■ **Problem requirements**: Please reproduce, unchanged, the part of the items below that opens with the line containing "Reading right to" and closes with the line containing "Is the value", including both of those lines. Leave the pictures out of your copy.
────────────────────
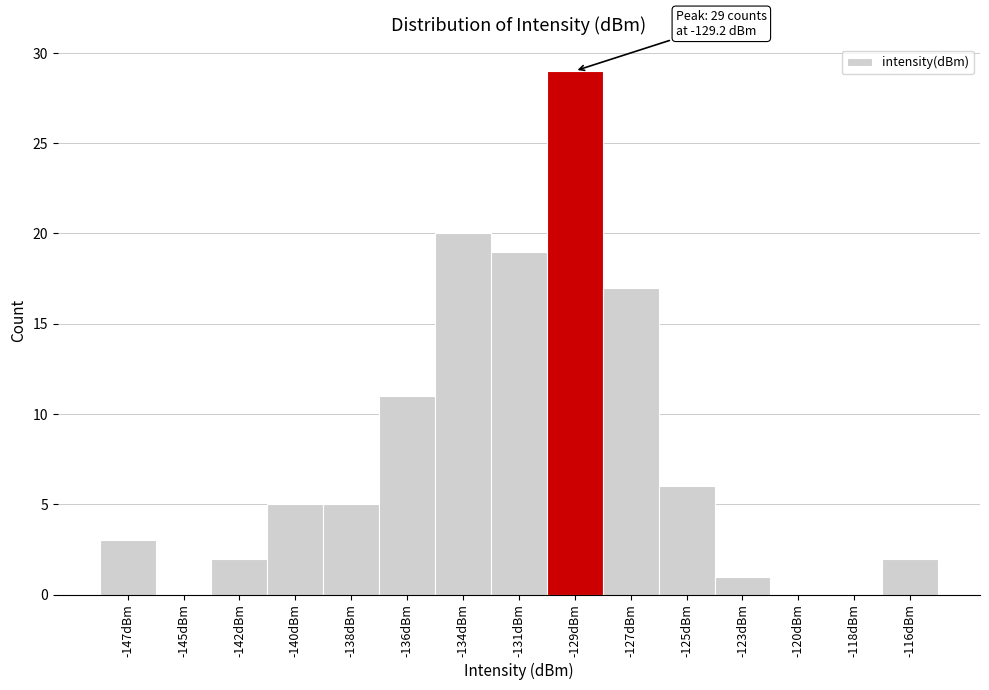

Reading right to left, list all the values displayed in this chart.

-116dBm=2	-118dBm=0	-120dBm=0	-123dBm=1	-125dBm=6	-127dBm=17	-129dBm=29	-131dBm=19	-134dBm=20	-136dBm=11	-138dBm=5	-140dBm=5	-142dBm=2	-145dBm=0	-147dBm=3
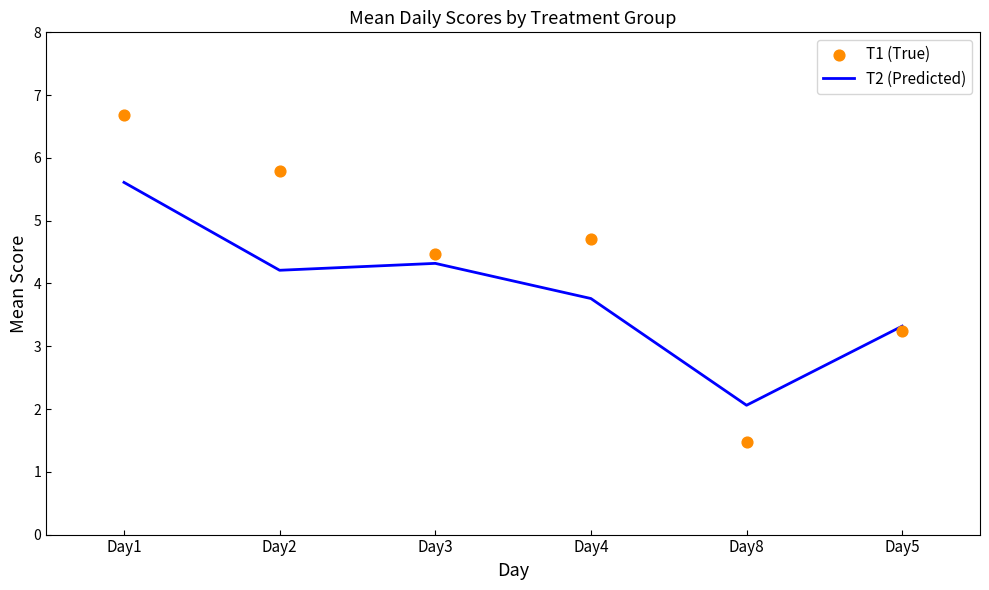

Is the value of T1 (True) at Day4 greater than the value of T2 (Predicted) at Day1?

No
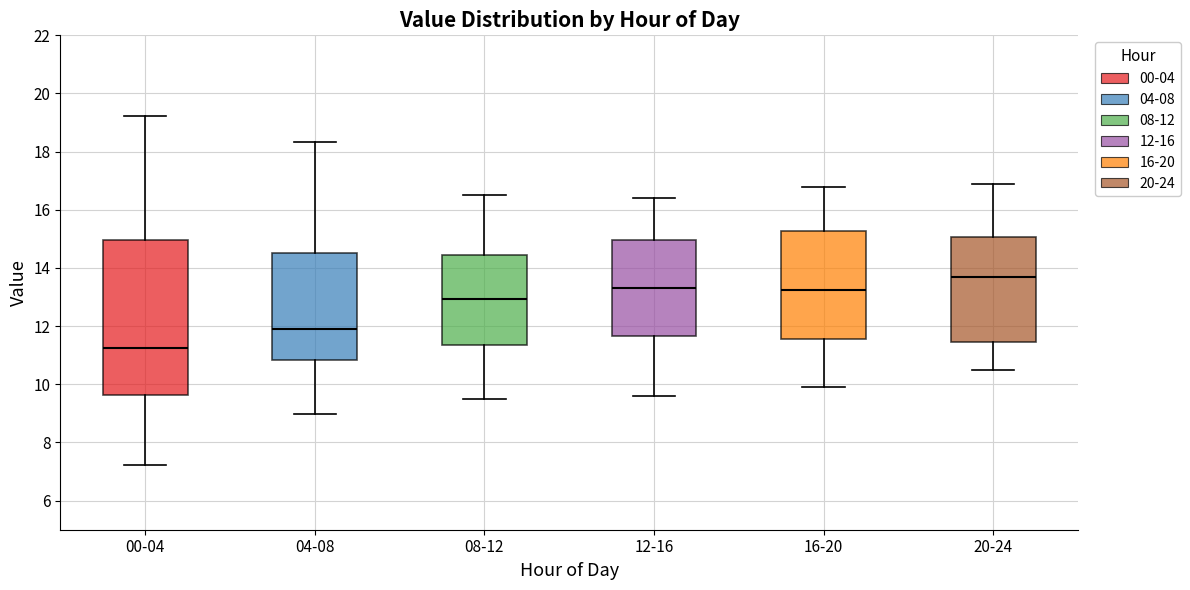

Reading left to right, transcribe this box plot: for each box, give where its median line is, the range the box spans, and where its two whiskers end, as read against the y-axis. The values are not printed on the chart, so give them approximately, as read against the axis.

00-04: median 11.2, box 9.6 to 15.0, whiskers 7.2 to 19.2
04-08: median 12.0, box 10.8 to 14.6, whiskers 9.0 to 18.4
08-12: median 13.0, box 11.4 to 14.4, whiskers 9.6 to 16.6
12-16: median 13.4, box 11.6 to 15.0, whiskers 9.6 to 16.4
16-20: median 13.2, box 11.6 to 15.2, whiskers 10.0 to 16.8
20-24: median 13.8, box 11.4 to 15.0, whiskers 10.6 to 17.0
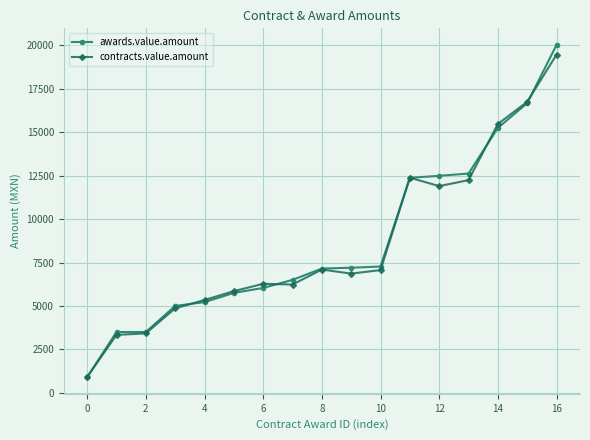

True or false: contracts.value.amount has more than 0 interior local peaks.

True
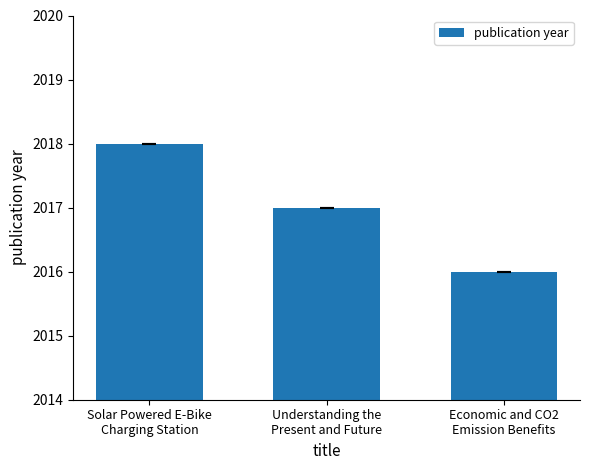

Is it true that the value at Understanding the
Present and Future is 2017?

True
────────────────────
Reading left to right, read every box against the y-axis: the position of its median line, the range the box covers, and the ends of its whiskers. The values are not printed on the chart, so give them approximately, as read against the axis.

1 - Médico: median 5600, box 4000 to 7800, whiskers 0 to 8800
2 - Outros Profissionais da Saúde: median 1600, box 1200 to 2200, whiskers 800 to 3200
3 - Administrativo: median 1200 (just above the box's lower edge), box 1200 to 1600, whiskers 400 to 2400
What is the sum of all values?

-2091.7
────────────────────
■ **Output for this task**:
Reading right to left, list all the values displayed in this chart.

-116dBm=2	-118dBm=0	-120dBm=0	-123dBm=1	-125dBm=6	-127dBm=17	-129dBm=29	-131dBm=19	-134dBm=20	-136dBm=11	-138dBm=5	-140dBm=5	-142dBm=2	-145dBm=0	-147dBm=3

Is the value of T1 (True) at Day4 greater than the value of T2 (Predicted) at Day1?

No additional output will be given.